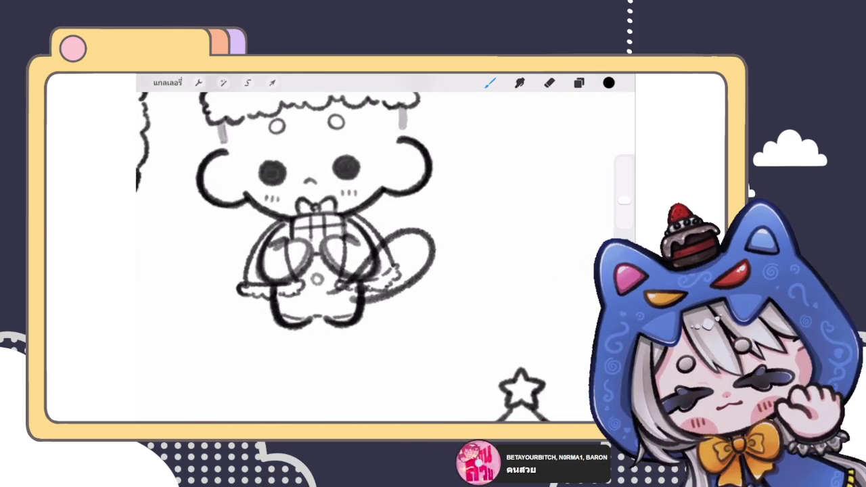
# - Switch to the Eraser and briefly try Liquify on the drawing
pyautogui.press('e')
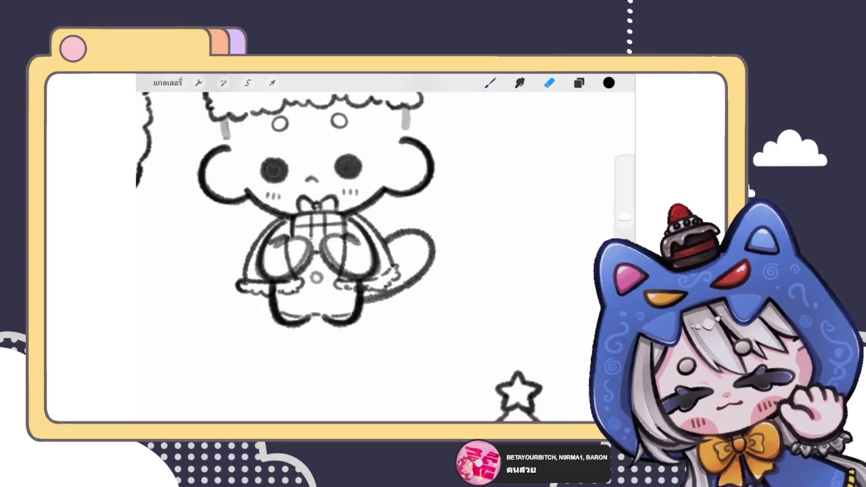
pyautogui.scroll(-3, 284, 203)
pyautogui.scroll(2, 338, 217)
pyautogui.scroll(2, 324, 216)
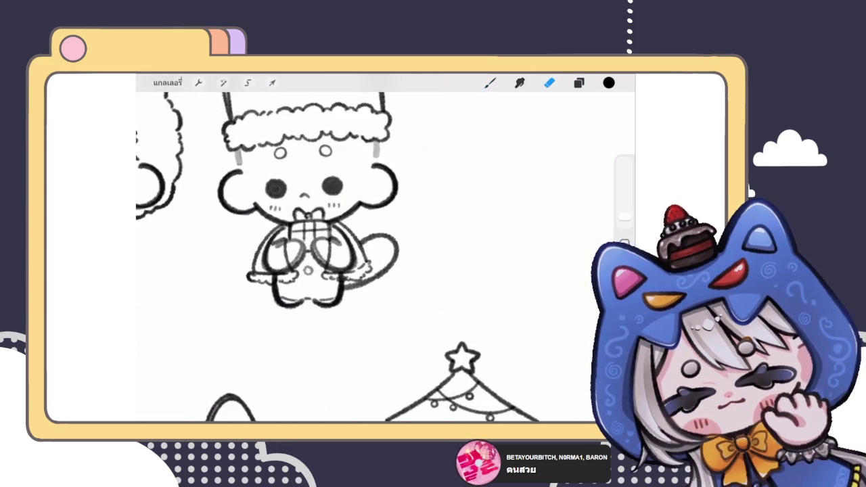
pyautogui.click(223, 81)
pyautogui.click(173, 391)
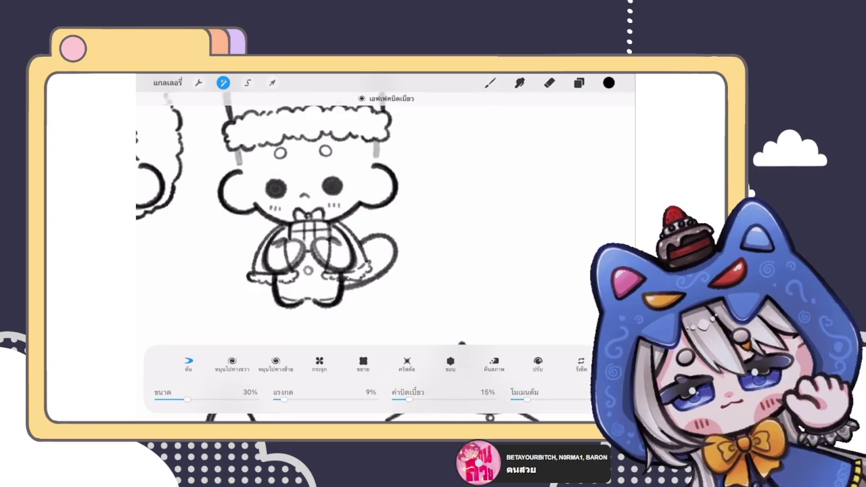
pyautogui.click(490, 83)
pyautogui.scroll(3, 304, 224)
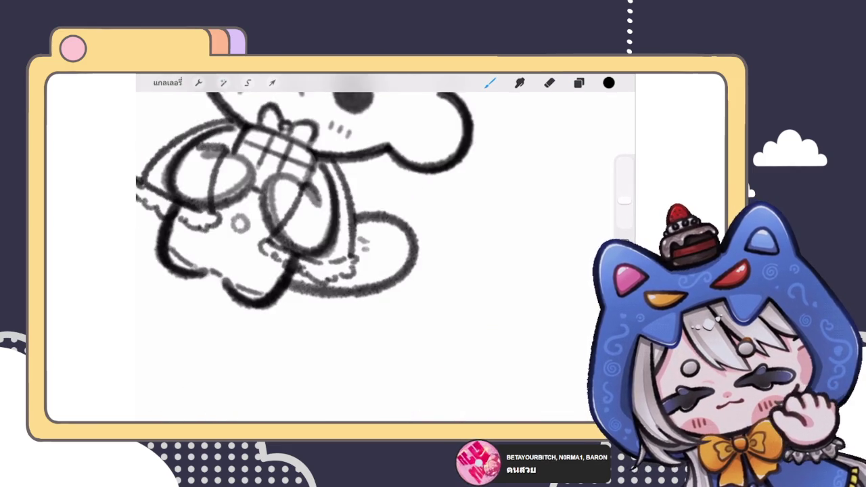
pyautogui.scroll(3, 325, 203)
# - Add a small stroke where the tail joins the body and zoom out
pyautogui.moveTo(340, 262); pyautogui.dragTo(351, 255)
______________________________
Task requirements » Print only the lines from the line that contains "pyautogui.scroll(2, 324, 216)" to the final line of the data, inclusive. Pictures stay out.

Task output »
pyautogui.scroll(2, 324, 216)
pyautogui.click(223, 81)
pyautogui.click(173, 391)
pyautogui.click(490, 83)
pyautogui.scroll(3, 304, 224)
pyautogui.scroll(3, 325, 203)
# - Add a small stroke where the tail joins the body and zoom out
pyautogui.moveTo(340, 262); pyautogui.dragTo(351, 255)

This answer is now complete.